🚩 Patrick Lawrence: Sur fond de troisième guerre mondiale
La Russie se trouve confrontée à un imperium qui a décidé que l'Ukraine est son moment décisif, son O.K. Corral, son grand coup de dés pour défendre sa puissance déclinante.
🚩 Sur fond de troisième guerre mondiale
📰 Par Patrick Lawrence* 🐦@thefloutist / Original à ScheerPost, le 25 septembre 2022
Anatomie de nos meurtriers (M. Fish / Original to ScheerPost)
Les Forces armées ukrainiennes (AFU) ont avancé de manière décisive dans le territoire tenu par les Russes dans le nord-est de l'Ukraine il y a deux semaines, exposant la faiblesse, l'incompétence et la lâcheté des soldats et des officiers russes. Le vent a tourné dans cette guerre.
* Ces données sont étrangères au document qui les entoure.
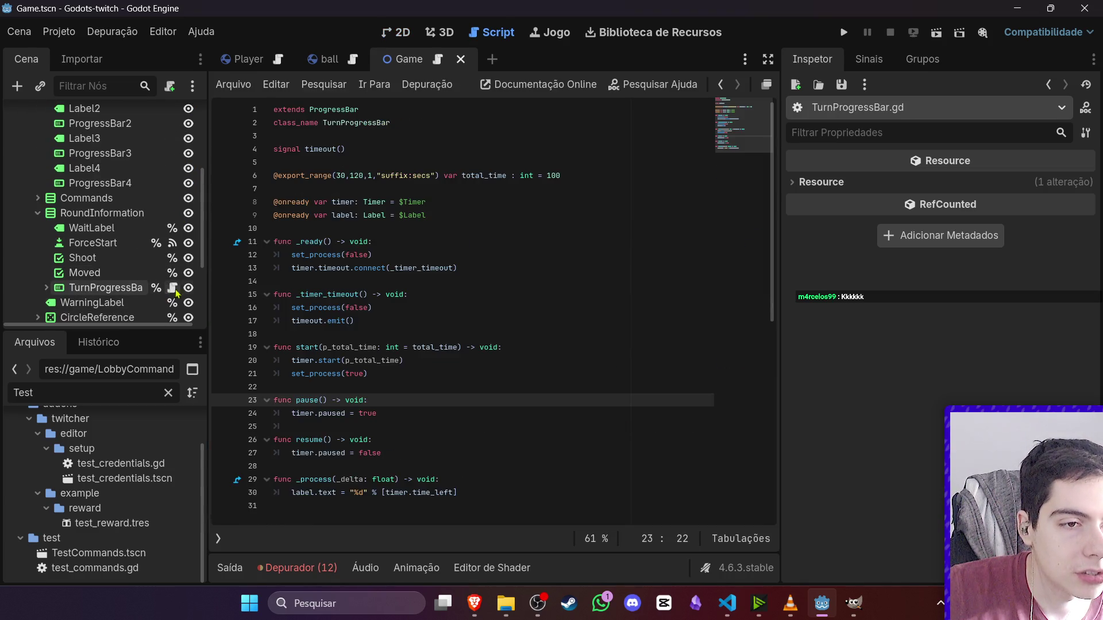
- Insert a blank line after timer.start(p_total_time) in start()
left_click(395, 373)
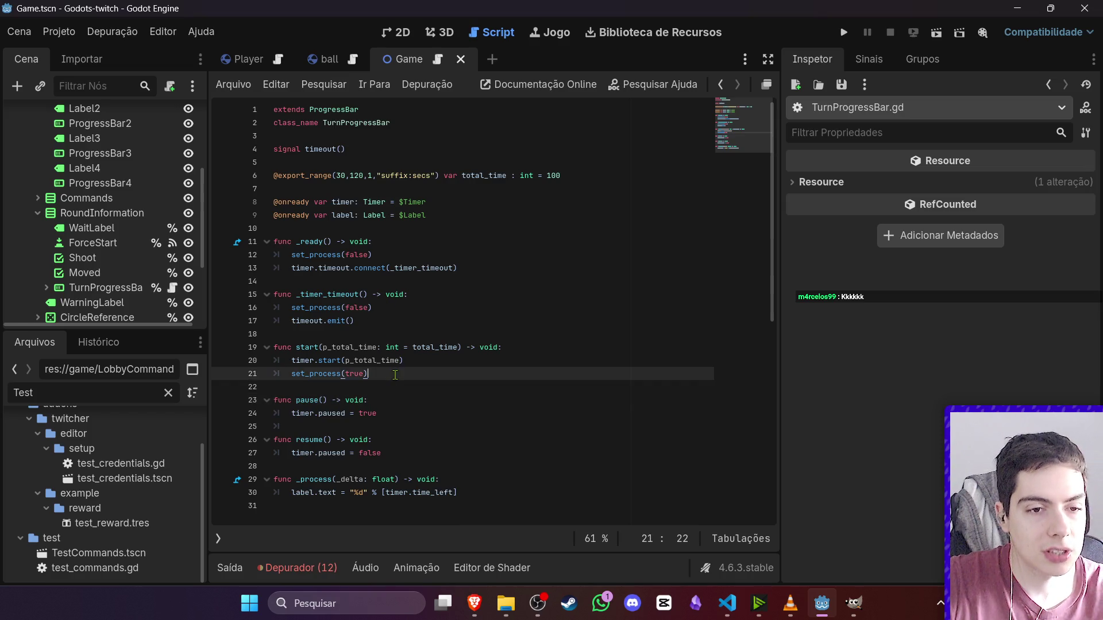
left_click(420, 362)
key("Return")
type("p")
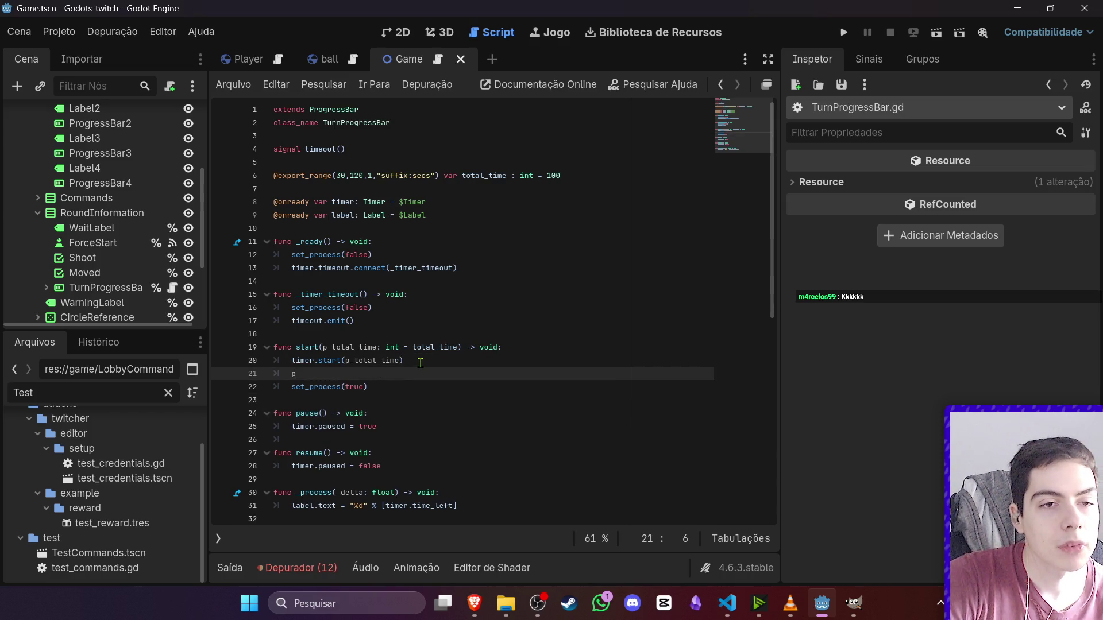
key("BackSpace")
type("v")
L'armée russe est sur la voie de la défaite, et le président Vladimir Poutine pourrait sombrer avec elle.
Était-ce bien ça? Ou plutôt ça:
Les forces armées ukrainiennes, avec l'aide des services de renseignement américains, ont identifié une région dont les Russes s'étaient plus ou moins retirés, laissant sa défense à des milices de Louhansk, la plus septentrionale des deux républiques sécessionnistes d'Ukraine, qui avaient reçu une formation sommaire. L'AFU a donc avancé contre une résistance quasi nulle. Le cours de la guerre n'a pas fondamentalement changé.
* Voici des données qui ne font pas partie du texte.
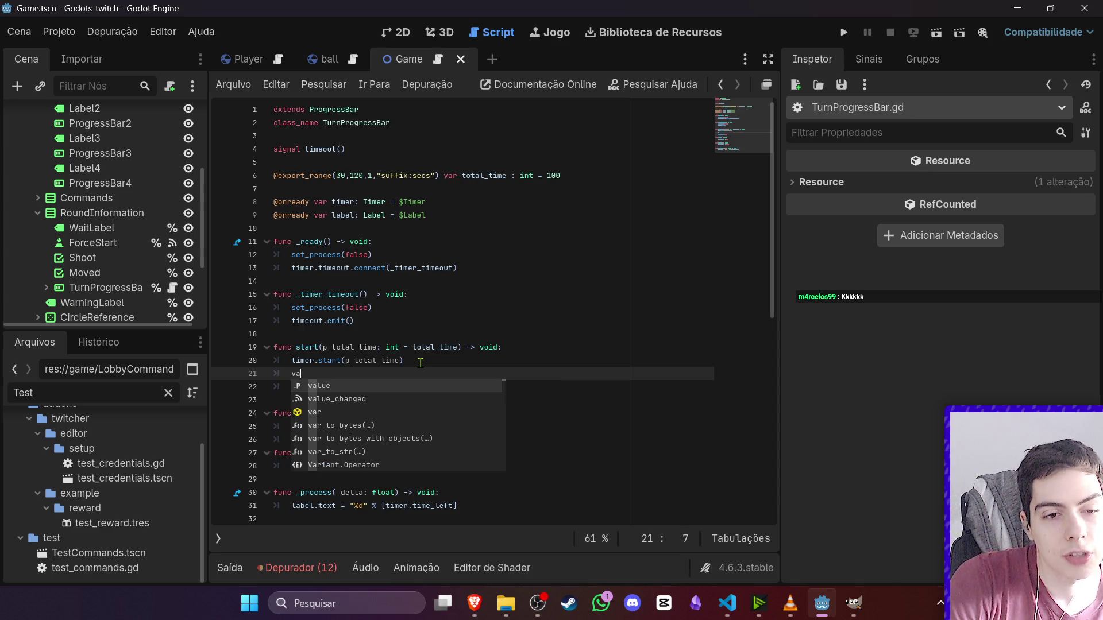
key("BackSpace")
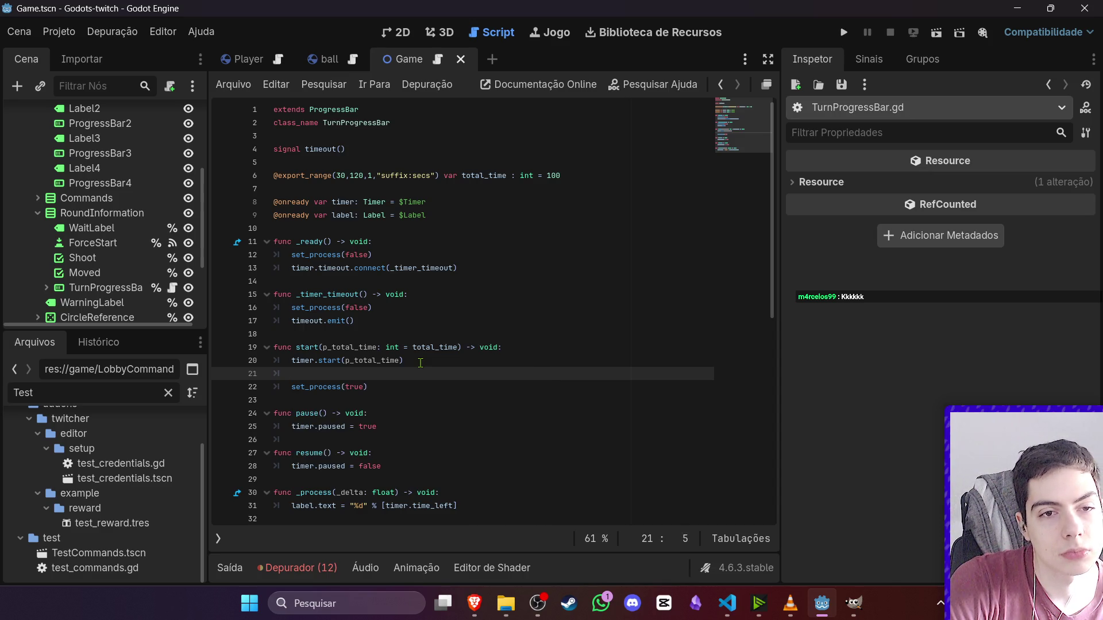
key("BackSpace")
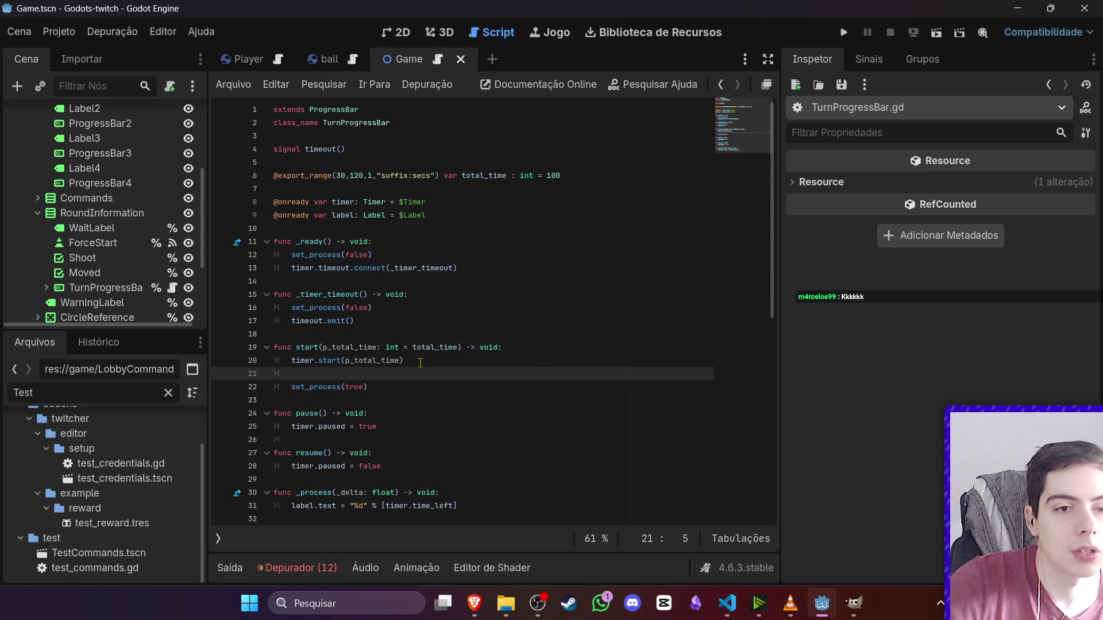
- In _ready, add max_value = total_time after the timer connect line
left_click(434, 256)
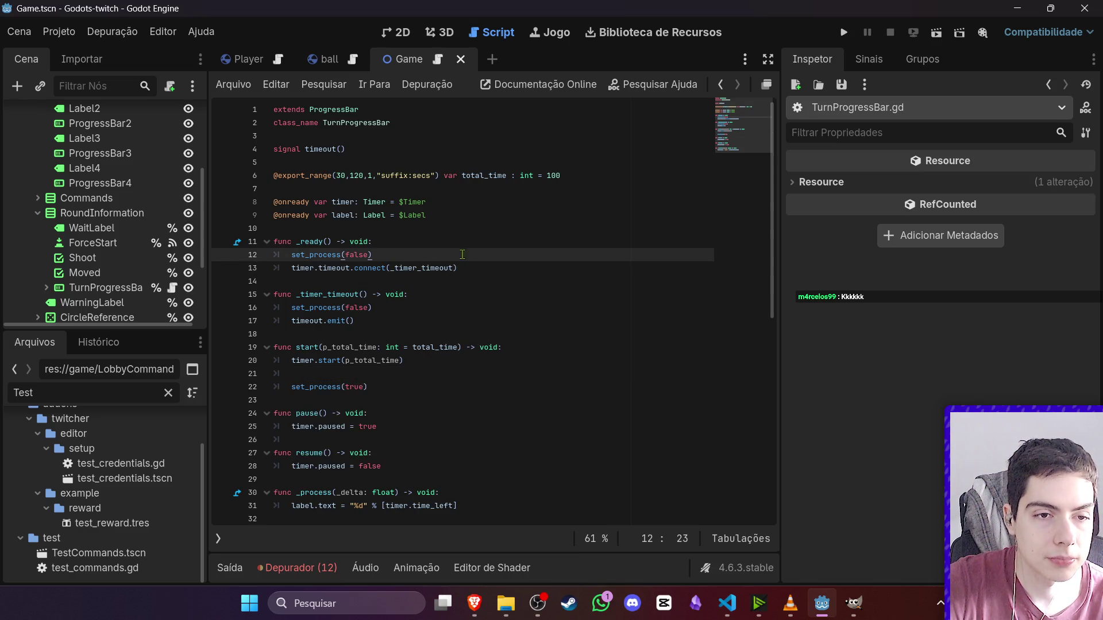
left_click(492, 267)
key("Return")
type("ax_")
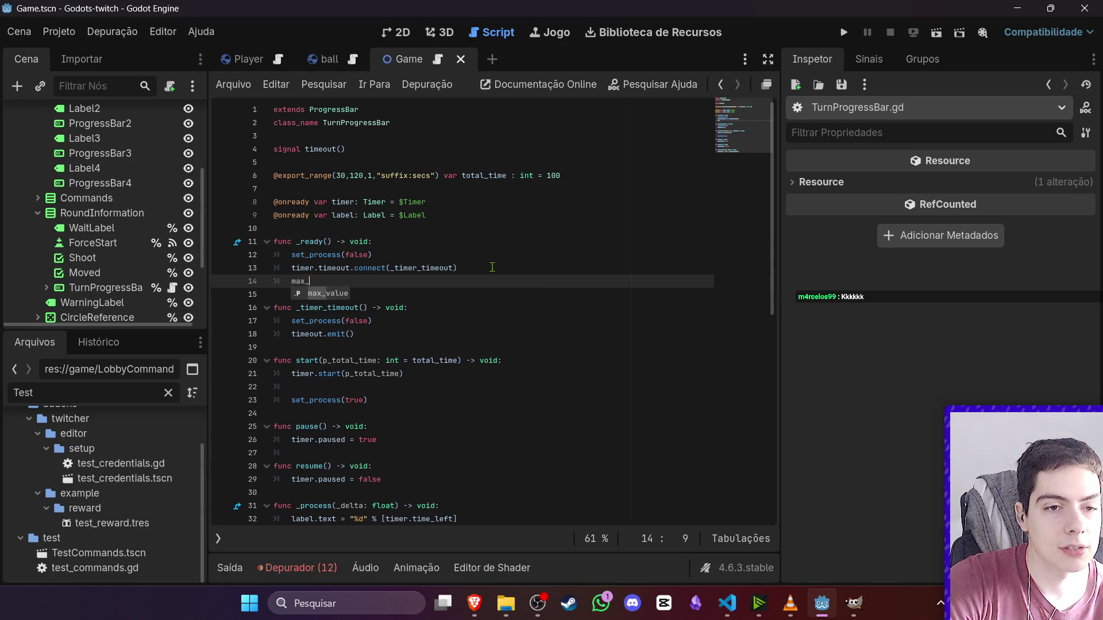
key("Return")
type("= tot")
Nous ne savons pas avec précision ou certitude ce qui s'est passé, et comment, dans la région de Kharkiv en Ukraine au cours des deux premières semaines de septembre. Je penche pour la dernière version des événements, mais peu importe. Rien de tout cela n'a autant d'importance qu'il y a quelques jours encore.
Soudainement, brusquement, nous savons quelque chose de bien plus important: les récentes avancées ukrainiennes, quelles que soient les conditions dans lesquelles elles ont été réalisées, s'avèrent maintenant être un fil-piège, sur lequel les États-Unis et la Russie, qui possèdent les plus grands arsenaux nucléaires du monde, ont trébuché vers la plus grave menace de guerre mondiale au moins depuis la crise des missiles de Cuba en 1962 et probablement depuis les victoires sur le Japon et l'Europe 17 ans plus tôt.
Deux discours prononcés le 21 septembre - celui de M. Poutine devant sa nation et celui du président Biden devant l'Assemblée générale des Nations unies quelques heures plus tard - nous mettent face à cette nouvelle et sinistre réalité. Il est indispensable de les lire ou de les entendre pour toute personne concernée par la direction que prennent désormais les événements géopolitiques. Pour ce qui est d'une sortie négociée de cette dangereuse impasse, Biden ne semble même pas se soucier des contacts par voie détournée que le président Kennedy a utilisés pour désamorcer une confrontation potentiellement nucléaire sur la présence de missiles soviétiques à Cuba.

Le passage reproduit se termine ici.